BEGIN PROVIDED TEXT

6 Responses to “A Helpful List of British Words and Phrases for Puzzled Americans”

  1. …maybe they should also know that fanny is actually a vagina in the UK. Could make for an interesting mistake, haha great glossary.

  2. Hahaha! This blog is funny because it’s so true! Maybe because we get American t.v and they don’t really get Brit stuff? Great post!

  3. This is a great list! As a New Zealander it is an interesting read as we use lots of American words, and lots of English words too, so its a bit of a mix. Would be cool to see a 3rd column for NZ/Australia. We also have our own different words commonly used e.g.
    US Candy, UK Sweets, NZ Lollies

  4. Just a few things… we do say excuse me in the US if we burp or sneeze in public too, at least in the South we do. If I didn’t say excuse me after I burped my mom would smack me! We also say lavatory in the South for bathroom/toilet.

    And some of the things on the British side of the list are also used in the US, like lollipop, handbag, prison, receptionist, jug, etc. and headmaster is used in private schools here (not public/state schools though) so people would understand the term. Also I think most Americans know Autumn as the season after Summer even though we mostly use Fall.

  5. Zakir Borodin Reply

    Where this is not obvious, it’s simplistic. “Excuse me” has two meanings. It’s not like in Spanish, where you say “Con permiso” if you want to get past, but “Perdon” if you do something gross.

    Why don’t you explain the stuff that needs explaining, like the fact that all British seem to have hyphenated last names?

  6. It is also helpful to remember that the British versions came first. The American,Australian, and New Zealand versions were all corruptions or alternatives to the original British terms.

END PROVIDED TEXT
BEGIN EXTRACTED INFORMATION

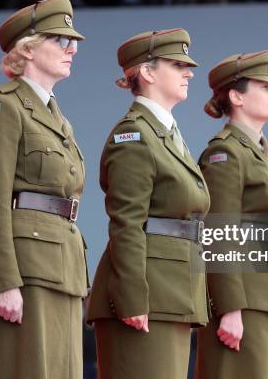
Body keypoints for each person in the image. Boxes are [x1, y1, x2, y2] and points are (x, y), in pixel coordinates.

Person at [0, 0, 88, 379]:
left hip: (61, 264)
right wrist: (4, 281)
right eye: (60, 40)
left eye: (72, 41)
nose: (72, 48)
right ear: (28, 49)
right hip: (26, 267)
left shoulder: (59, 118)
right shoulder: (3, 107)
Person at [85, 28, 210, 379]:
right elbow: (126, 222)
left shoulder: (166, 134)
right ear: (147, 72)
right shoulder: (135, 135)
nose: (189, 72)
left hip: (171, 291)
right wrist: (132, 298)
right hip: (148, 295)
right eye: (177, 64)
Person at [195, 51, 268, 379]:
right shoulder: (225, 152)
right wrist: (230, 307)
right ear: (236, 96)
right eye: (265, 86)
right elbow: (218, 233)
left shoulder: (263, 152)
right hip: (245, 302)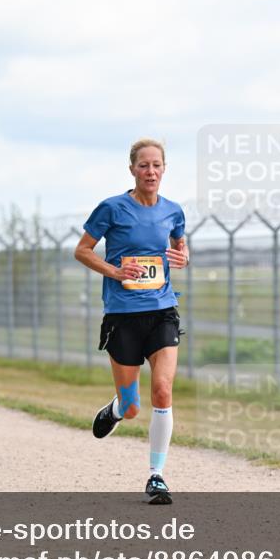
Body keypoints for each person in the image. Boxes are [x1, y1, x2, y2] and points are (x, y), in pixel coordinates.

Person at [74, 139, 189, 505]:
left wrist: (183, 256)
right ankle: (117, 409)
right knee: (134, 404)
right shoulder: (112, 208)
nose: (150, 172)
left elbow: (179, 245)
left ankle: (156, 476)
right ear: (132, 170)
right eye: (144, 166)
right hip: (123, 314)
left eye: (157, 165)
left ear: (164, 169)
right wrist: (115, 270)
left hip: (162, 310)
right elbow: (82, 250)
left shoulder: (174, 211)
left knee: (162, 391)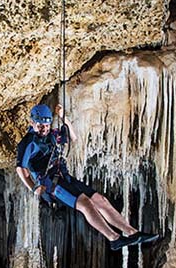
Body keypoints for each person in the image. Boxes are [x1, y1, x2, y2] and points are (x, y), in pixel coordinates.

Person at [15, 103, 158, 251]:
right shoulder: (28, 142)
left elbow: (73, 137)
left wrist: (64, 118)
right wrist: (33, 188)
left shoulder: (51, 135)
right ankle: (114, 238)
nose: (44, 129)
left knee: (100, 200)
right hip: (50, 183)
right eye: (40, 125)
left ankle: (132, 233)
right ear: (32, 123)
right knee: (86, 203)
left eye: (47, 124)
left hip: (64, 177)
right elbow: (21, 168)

END EXTRACTED INFORMATION

=== REQUIRED ACTIONS ===
(a) Update the comment thread by giving again the part that opens with the words containing "2. Hahaha! This" and closes with "commonly used e.g.", with "New Zealander" replaced by "Australian".
(b) In the comment thread, list every word for candy that the third response gives, along with the place each one is used.

=== ANSWERS PROVIDED ===
(a)
2. Hahaha! This blog is funny because it’s so true! Maybe because we get American t.v and they don’t really get Brit stuff? Great post!

  3. This is a great list! As a Australian it is an interesting read as we use lots of American words, and lots of English words too, so its a bit of a mix. Would be cool to see a 3rd column for NZ/Australia. We also have our own different words commonly used e.g.

(b)
- Candy: US
- Sweets: UK
- Lollies: NZ